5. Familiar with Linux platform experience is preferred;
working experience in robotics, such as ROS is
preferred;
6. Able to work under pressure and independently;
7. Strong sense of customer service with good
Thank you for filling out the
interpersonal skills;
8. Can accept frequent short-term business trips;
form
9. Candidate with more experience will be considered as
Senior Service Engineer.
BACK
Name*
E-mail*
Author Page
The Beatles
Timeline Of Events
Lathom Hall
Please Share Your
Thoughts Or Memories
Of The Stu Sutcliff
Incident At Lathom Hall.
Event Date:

◆ ◆ ◆

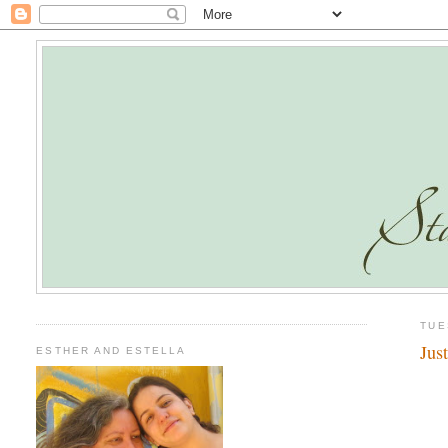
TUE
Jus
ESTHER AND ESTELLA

◆ ◆ ◆

## Problema da risolvere
Individua le righe qui sopra che contengono la parola "with" e copiale tutte. Maiuscole e minuscole contano.

## Risultato
5. Familiar with Linux platform experience is preferred;
7. Strong sense of customer service with good
9. Candidate with more experience will be considered as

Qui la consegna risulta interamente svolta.